Excerpted records ->
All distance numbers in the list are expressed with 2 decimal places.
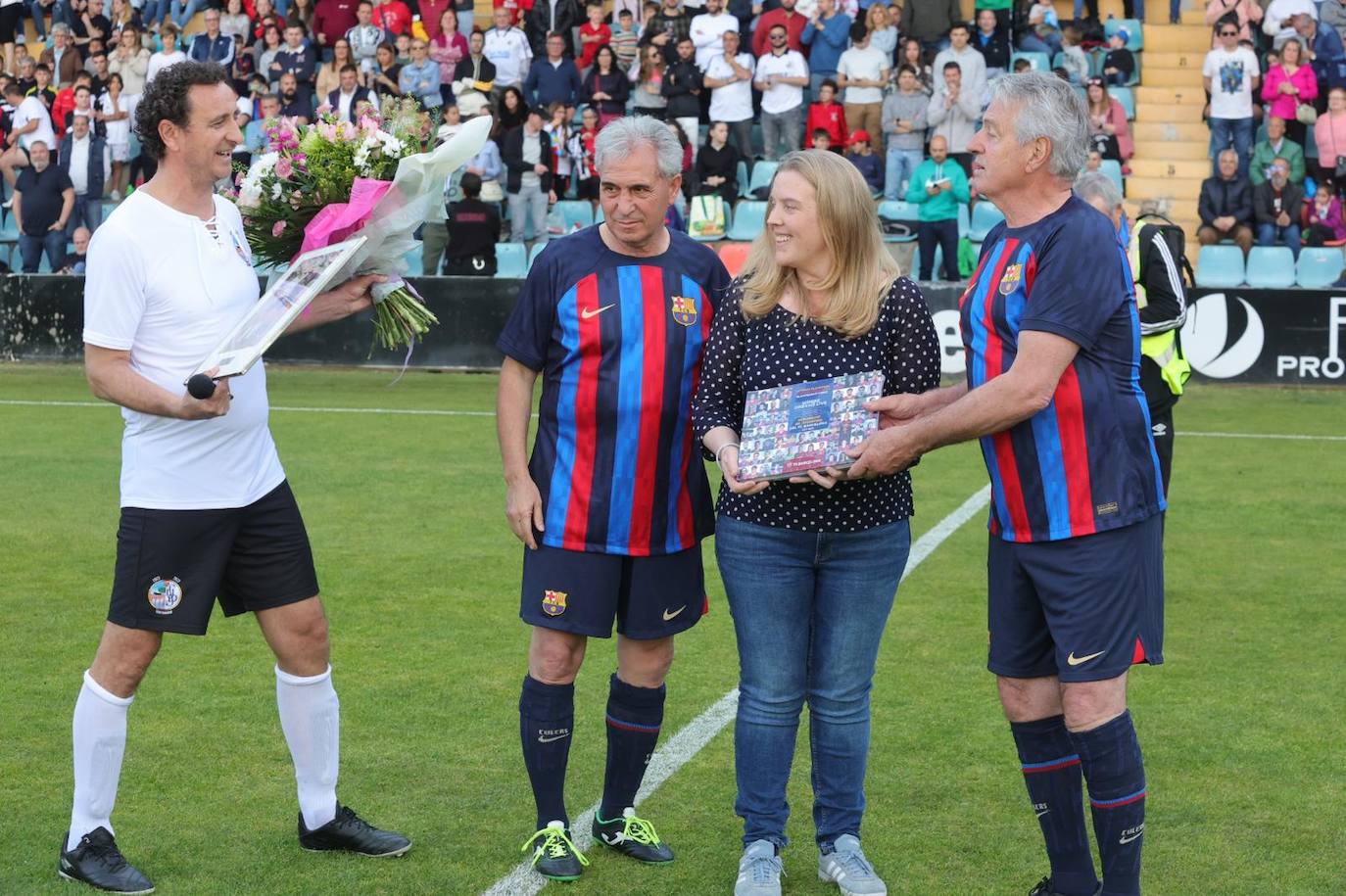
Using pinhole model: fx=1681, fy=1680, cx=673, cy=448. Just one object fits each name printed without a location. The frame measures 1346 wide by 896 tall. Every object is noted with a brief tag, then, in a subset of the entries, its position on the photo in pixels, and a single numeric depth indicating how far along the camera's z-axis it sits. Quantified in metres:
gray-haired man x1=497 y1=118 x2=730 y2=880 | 4.50
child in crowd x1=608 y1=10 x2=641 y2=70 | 21.56
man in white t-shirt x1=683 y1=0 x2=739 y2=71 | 20.70
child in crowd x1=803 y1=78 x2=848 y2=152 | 19.72
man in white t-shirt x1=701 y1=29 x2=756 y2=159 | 20.34
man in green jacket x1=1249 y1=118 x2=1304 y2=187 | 18.73
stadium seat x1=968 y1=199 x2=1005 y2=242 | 19.16
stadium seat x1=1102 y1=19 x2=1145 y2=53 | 21.89
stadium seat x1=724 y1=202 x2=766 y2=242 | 19.78
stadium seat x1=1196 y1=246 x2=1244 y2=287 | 18.02
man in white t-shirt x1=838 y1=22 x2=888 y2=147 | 20.05
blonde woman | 4.19
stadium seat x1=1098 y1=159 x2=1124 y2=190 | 18.83
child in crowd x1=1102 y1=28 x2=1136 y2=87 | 20.97
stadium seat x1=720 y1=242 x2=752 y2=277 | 18.30
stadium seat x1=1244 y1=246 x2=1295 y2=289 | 17.73
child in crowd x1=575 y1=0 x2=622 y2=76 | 21.78
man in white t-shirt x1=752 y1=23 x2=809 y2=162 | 20.27
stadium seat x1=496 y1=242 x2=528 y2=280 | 19.75
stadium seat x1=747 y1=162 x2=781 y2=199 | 20.41
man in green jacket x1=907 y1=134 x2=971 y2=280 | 18.36
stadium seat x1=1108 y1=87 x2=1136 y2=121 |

The problem -> Would you return exactly the lines from the one containing "stadium seat x1=496" through the end of the listing, both included, and only them?

Output below ->
stadium seat x1=496 y1=242 x2=528 y2=280 | 19.75
stadium seat x1=747 y1=162 x2=781 y2=199 | 20.41
man in green jacket x1=907 y1=134 x2=971 y2=280 | 18.36
stadium seat x1=1108 y1=87 x2=1136 y2=121 |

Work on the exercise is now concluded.